Friday, March 13, 2009

Juvenalia, Part 1



The music: The Miss Enigma Firecracker Pageant (4:08).

The story: The drive from Atlanta to Jacksonville takes you through a long stretch of rural sprawl. The default route is to take I-75 down to the state line, then cut across on I-10. It's a lonely, dreary stretch, and the lack of scenery makes it feel far longer than the six hours or so it takes.

A more scenic route is to cut east from Tifton to Waycross along Highway 82, then south on US-23/19. Instead of a monotony of swamps and alligator farms, the landscape is varied and lively in a quiet sort of way. Highway 82 runs through cotton fields and National Forest reserves, low but hilly country dotted with small towns it would be unfair to call quaint.

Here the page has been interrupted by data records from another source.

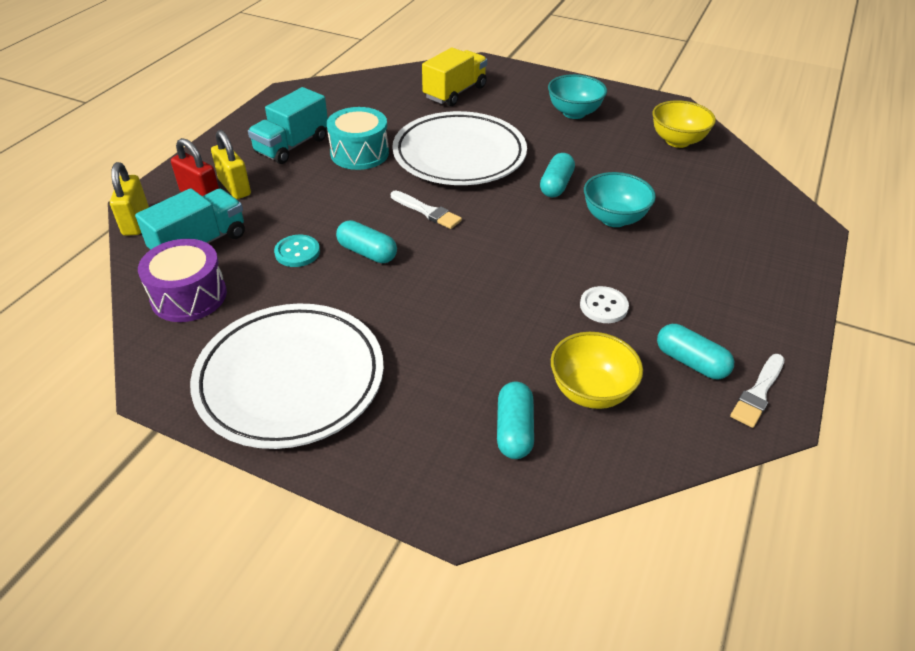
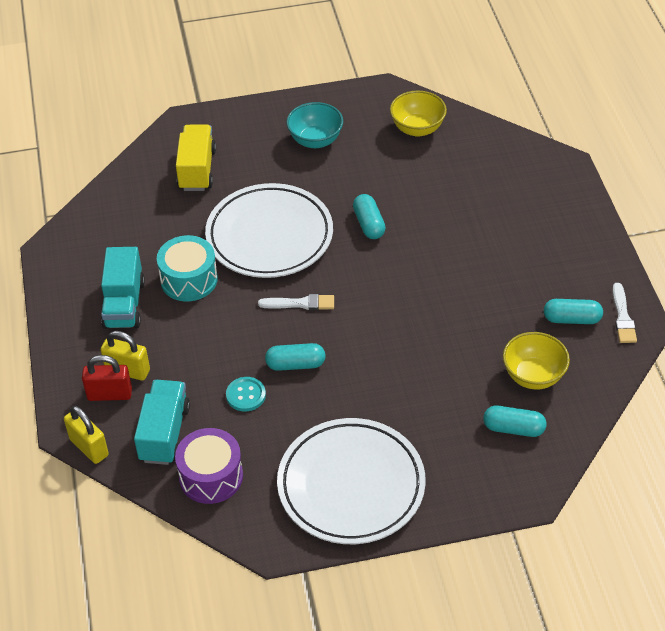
camera: 35 degrees left, 5 degrees up
(514, 430) = (513, 428): turquoise capsule -> turquoise capsule turned 45 degrees counterclockwise
(603, 306) = (489, 310): white button -> none
(614, 218) = (435, 232): turquoise bowl -> none

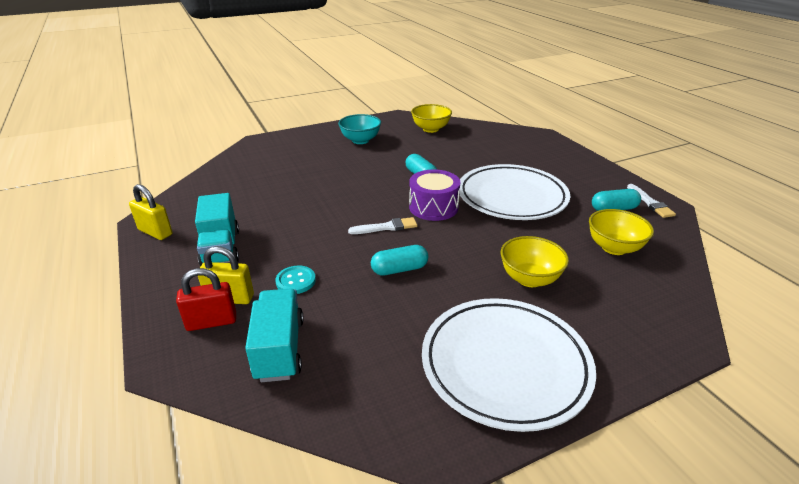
camera: 15 degrees left, 15 degrees down
(89, 447) = (190, 379): yellow padlock -> yellow padlock (155, 232)
(189, 279) = (280, 224): turquoise drum -> none
(197, 170) = (273, 162): yellow truck -> none
(211, 476) = (343, 384): purple drum -> purple drum (433, 207)
(246, 395) = (359, 300): turquoise button -> turquoise button (296, 281)
(269, 236) = (344, 190): white plate -> white plate (512, 197)
(420, 399) = (529, 279): none -> yellow bowl
(513, 428) = (628, 288): turquoise capsule -> none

Running south along US-23, you run parallel to rural railroads that fade in and out of visibility from a road flanked by tall dark pines and isolated, antiquated buildings. Just north of the state line, the first transplanted palm trees appear, garishly out of place but somehow serving as notice that you'll soon be entering North Florida, an odd topography of ramshackle auto body shops, golf courses and fast-food restaurants.

I used to love the drive, and I was so familiar with it that I'd make a point of taking it at different times of day, just to see things in different lights.

I kept an old 4-track recorder with me the way a photographer keeps his camera handy. It was a Fostex X-26. Although it's barely considered useable by today's standards, it served me well from high school through my early undergrad years.

Of course, a 4-track cassette recorder is hardly the tool for recording the Great American Record. 1/4" tape is unstable and easy to oversaturate, and you're confronted at every turn by hiss, wow and flutter. That was bearable at the time; what was more important was that I could overdub.

I didn't need to depend on other musicians, who were frequently burdened by technical challenges, recreational chemicals, or just day jobs, to make the stuff I was hearing in my head. At that point, I'd found ways to emulate many of the sounds and techniques I needed with the bass, and from 1988 to 1993 or so, some of my favorite material was recorded on to the Fostex, then mastered on to a boombox.

I viewed the limitations of the technology as a challenge, and I learned to run that thing like I would any other musical instrument. Heck, I had a portable studio I could pull off to the side of the road and plug in to the cigarette lighter on my car. The ability to set up on a hotel bed and get a song on tape is inestimable.

Now I find myself going back through some of those old recordings. They're scratchy, hissy and just plain rough in the fidelity department. Some of the actual material is naive in hindsight, but in the tangle of static and half-finished asides, there are some ideas that I find myself wanting to go back and revisit.

Today's piece is a bit of all that, wrapped up in one gooey ball. It was recorded in April of 1991. One track is taken up by the drum machine; the other voices are played on the bass. Yes, that's two-handed tapping. Some folks used it to show off (as did I, at that age), but I liked to use it to open up wider chord voicings.

I came up with the idea while passing through a town called Enigma in south Georgia, so the good folks there get the nod. And yes, there really is a Miss Enigma Firecracker Pageant. Enjoy.